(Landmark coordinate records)
—————

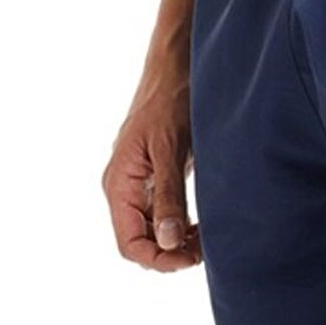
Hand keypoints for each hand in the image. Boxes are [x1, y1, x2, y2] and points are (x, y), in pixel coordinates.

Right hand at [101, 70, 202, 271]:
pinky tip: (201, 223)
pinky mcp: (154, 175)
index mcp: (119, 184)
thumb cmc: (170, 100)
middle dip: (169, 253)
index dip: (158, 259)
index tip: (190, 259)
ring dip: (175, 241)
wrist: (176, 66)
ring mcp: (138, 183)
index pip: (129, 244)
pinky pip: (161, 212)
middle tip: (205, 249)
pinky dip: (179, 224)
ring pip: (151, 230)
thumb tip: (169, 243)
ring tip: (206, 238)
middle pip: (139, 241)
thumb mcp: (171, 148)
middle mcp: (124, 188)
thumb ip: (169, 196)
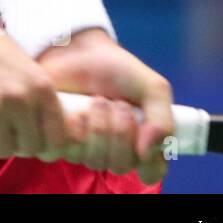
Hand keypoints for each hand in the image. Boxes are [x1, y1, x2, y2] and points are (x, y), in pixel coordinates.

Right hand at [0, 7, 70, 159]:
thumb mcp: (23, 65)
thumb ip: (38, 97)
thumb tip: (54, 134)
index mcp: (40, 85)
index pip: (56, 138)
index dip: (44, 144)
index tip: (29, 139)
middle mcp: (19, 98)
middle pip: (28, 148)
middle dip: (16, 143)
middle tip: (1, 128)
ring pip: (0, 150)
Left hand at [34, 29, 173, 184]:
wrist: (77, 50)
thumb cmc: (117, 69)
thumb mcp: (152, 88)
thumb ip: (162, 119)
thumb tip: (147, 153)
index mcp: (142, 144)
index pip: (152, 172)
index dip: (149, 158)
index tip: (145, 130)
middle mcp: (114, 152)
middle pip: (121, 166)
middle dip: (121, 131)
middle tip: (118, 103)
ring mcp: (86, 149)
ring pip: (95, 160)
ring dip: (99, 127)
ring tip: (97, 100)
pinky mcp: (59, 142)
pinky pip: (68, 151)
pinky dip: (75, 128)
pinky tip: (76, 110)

—————

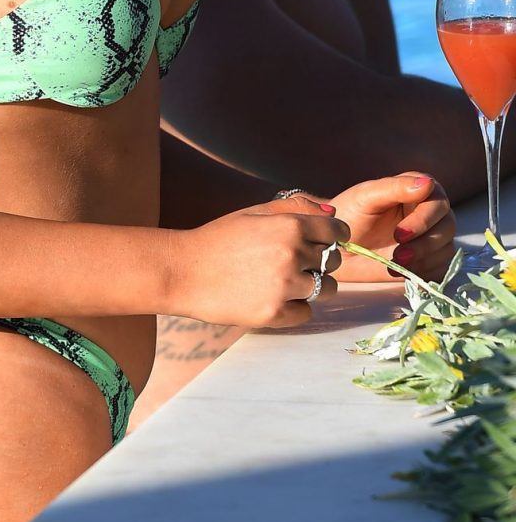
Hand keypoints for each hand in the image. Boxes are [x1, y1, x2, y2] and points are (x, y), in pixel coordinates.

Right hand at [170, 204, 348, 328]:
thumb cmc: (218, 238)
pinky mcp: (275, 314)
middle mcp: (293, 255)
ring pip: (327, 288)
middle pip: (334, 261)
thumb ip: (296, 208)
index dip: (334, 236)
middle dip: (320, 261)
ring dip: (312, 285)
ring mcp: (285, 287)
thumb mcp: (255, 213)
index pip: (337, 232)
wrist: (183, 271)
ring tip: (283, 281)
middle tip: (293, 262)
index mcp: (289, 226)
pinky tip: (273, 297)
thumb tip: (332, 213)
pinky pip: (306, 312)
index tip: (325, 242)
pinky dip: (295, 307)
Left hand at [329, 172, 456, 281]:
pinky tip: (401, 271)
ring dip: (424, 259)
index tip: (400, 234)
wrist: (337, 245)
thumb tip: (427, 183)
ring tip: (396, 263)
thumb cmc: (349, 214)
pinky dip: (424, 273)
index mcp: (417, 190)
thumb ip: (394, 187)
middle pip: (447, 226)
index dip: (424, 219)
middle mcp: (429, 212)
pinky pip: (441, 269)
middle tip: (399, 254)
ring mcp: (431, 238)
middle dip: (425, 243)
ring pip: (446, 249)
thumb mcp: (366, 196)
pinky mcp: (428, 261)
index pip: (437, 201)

—————

### WORK ITEM
For every line above with the word "Right" in it, make a copy.

### TASK RESULT
Right hand at [101, 70, 202, 271]:
Right hand at [0, 7, 70, 159]:
Right hand at [170, 204, 348, 328]:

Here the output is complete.